ロイヤルアスコット開催の開幕を告げる初日の1R、古馬のマイルG1「クイーンアンS」は地元英国のバーイード(牡4、W・ハガス、父シーザスターズ)が単勝1・17倍の圧倒的な人気に応えた。鞍上はジム・クロウリーで勝ちタイムは1分37秒76。1馬身4分の3差2着にゴドルフィンのリアルワールドが入った。

先日発表された最新の「ロンジン・ワールド・ベストレースホース・ランキング」で単独1位に立っているバーイード。昨年9月のムーランドロンシャン賞でG1初制覇を果たし、クイーンエリザベス2世S、前走ロッキンジSに続き、これでG1・4連勝となった。デビューから無傷の8連勝となったパートナーを、主戦のクロウリー騎手もほめちぎった。「今日はすごい数の観衆でしたが、彼は落ち着いていました。天国から(昨年亡くなった)ハムダン殿下は笑顔で見守っているでしょう。
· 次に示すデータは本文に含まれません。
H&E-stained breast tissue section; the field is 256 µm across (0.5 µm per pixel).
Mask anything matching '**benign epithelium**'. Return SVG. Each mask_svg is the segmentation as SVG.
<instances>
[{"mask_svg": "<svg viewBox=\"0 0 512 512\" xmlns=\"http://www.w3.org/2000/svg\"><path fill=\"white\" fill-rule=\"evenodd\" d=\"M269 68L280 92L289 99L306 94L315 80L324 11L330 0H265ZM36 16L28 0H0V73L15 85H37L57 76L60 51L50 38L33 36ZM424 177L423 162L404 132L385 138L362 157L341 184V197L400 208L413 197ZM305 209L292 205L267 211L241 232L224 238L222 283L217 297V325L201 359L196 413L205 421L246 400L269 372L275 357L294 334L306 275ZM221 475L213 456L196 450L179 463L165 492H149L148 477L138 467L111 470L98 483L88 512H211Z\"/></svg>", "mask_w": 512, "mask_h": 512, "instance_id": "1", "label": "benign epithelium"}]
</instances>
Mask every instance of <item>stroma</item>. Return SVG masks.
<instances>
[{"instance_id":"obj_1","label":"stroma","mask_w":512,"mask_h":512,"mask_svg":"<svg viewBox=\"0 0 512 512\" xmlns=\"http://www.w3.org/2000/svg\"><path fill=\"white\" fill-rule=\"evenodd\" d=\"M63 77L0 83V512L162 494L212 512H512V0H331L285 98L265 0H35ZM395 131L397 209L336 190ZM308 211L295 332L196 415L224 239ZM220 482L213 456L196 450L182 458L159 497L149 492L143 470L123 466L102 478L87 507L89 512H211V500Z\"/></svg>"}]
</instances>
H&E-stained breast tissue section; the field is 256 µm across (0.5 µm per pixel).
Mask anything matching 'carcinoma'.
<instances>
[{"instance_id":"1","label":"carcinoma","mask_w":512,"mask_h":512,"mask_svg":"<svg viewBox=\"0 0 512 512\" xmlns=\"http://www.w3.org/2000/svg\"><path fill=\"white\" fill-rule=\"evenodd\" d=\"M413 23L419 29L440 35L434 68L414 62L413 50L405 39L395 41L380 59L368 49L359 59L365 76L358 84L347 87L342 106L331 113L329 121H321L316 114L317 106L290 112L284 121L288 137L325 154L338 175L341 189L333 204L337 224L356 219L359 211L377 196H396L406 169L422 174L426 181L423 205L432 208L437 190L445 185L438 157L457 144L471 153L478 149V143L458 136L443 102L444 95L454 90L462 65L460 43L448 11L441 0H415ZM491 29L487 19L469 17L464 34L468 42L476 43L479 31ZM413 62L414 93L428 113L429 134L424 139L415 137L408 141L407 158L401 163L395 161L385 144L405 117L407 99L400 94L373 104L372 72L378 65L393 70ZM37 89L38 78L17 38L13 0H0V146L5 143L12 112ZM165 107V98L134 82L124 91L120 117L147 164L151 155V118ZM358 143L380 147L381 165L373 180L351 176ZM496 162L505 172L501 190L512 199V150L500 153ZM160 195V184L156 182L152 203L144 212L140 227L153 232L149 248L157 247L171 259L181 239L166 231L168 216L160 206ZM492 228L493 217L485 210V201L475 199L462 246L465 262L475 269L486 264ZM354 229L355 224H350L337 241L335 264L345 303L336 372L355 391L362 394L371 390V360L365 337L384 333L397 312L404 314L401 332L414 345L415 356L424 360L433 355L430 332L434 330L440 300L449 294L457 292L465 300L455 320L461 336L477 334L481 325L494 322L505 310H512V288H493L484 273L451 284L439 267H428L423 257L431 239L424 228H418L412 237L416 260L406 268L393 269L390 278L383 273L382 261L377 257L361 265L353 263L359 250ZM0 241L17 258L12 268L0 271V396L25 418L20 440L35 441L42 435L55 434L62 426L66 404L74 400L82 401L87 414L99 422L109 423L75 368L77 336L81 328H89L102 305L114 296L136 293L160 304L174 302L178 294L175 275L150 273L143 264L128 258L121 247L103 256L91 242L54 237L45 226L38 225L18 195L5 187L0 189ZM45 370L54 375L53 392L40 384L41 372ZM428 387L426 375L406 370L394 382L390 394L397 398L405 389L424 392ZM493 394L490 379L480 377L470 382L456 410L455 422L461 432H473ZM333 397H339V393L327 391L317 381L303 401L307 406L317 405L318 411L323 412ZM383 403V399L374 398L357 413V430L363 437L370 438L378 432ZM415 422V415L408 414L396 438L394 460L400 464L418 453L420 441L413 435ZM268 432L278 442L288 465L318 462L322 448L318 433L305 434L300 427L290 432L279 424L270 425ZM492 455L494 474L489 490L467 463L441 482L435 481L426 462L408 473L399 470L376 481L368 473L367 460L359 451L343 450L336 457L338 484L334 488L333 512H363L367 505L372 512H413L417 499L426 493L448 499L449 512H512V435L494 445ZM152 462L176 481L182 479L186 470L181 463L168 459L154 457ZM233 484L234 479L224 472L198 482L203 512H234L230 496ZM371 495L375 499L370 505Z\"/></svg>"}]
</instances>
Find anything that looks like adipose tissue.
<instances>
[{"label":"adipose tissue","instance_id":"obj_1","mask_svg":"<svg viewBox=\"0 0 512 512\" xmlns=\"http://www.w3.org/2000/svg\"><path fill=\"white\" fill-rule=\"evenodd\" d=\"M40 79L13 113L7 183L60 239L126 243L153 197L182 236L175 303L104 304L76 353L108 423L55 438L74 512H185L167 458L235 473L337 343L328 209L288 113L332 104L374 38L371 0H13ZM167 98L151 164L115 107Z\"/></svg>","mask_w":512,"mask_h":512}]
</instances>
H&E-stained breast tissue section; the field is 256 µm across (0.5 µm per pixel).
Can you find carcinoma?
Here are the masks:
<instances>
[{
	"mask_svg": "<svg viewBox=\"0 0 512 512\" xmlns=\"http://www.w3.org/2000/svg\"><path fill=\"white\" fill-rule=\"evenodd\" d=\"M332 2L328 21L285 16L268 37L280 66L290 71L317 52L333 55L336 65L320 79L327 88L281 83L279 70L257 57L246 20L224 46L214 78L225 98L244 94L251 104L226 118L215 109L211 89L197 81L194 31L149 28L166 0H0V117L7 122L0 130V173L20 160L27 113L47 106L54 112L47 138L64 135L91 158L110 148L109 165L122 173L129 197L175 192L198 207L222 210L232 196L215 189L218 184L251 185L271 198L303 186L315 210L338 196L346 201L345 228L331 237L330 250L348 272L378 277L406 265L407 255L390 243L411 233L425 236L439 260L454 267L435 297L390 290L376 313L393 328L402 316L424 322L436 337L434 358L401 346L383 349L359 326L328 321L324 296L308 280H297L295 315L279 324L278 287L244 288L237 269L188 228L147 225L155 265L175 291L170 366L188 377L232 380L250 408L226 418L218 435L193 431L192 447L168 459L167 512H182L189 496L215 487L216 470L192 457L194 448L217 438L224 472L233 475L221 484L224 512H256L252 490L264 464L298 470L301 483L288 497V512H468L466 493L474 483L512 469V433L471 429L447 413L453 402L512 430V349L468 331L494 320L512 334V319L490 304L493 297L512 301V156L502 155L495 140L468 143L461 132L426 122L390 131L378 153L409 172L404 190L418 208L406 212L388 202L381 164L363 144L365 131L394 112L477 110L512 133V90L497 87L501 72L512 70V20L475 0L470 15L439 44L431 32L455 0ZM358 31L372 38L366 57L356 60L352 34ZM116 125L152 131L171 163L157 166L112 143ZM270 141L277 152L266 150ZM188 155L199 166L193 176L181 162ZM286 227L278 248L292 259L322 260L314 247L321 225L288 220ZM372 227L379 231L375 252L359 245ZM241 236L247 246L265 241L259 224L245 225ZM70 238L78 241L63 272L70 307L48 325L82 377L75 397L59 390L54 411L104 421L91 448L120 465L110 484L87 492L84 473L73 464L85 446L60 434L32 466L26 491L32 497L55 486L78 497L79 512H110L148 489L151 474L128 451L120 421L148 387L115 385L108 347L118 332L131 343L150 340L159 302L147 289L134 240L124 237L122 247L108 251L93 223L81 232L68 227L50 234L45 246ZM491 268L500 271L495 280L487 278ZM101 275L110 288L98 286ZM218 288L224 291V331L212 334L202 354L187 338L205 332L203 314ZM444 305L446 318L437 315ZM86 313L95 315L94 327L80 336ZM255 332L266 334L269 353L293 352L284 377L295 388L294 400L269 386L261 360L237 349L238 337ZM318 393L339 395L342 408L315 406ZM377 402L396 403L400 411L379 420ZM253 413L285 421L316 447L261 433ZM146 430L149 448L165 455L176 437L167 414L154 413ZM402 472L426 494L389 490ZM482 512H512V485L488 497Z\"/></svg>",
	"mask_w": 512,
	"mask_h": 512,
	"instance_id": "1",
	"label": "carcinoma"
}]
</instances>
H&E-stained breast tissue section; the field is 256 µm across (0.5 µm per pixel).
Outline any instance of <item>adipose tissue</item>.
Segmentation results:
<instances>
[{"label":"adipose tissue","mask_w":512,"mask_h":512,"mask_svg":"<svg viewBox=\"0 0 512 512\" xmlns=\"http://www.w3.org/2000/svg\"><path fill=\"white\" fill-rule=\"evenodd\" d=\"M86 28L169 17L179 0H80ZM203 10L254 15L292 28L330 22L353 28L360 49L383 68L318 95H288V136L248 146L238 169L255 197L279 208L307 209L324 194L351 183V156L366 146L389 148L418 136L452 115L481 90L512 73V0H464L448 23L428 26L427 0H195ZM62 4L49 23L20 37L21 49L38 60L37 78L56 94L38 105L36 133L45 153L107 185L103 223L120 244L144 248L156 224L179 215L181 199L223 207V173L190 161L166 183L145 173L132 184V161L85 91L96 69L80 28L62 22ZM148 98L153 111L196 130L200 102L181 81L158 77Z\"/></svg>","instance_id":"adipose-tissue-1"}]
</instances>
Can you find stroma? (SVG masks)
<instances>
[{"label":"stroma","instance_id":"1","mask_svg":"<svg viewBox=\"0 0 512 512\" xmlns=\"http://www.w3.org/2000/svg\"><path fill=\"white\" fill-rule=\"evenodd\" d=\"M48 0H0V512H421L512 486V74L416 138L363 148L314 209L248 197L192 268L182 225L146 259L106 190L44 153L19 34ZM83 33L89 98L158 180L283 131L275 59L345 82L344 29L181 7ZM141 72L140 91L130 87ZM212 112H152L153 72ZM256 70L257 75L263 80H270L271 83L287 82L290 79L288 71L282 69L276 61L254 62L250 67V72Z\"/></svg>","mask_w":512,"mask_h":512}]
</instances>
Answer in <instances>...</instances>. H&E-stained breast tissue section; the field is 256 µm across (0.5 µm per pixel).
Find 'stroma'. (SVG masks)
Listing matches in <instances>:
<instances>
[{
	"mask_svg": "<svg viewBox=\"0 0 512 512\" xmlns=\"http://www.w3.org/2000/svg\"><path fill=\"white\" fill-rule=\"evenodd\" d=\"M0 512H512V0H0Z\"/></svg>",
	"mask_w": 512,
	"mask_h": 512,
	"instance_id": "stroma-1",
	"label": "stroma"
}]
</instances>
バーイードはスーパースターです」。

14戦無敗、12年のクイーンアンSを11馬身差で圧勝した怪物フランケルと比べる声も出てきている。テレビ中継で解説を務めたオイシン・マーフィー騎手は「バーイードにとっては調教のようでしたし、ジム(クロウリー)は素晴らしい騎手なので簡単なレースだったと思います。バーイードは次のフランケルになる可能性があります」と絶賛。“怪物フランケルの再来”が期待されるバーイードの次走は「グロリアス・グッドウッド」開催のサセックスS(G1、芝1600メートル、7月27日)が有力で、ここでは日本から遠征予定のバスラットレオン(牡4、矢作)と激突する可能性がある。その後は10ハロン路線の英インターナショナルS(G1、芝2050メートル、8月17日=ヨーク)への参戦も期待される。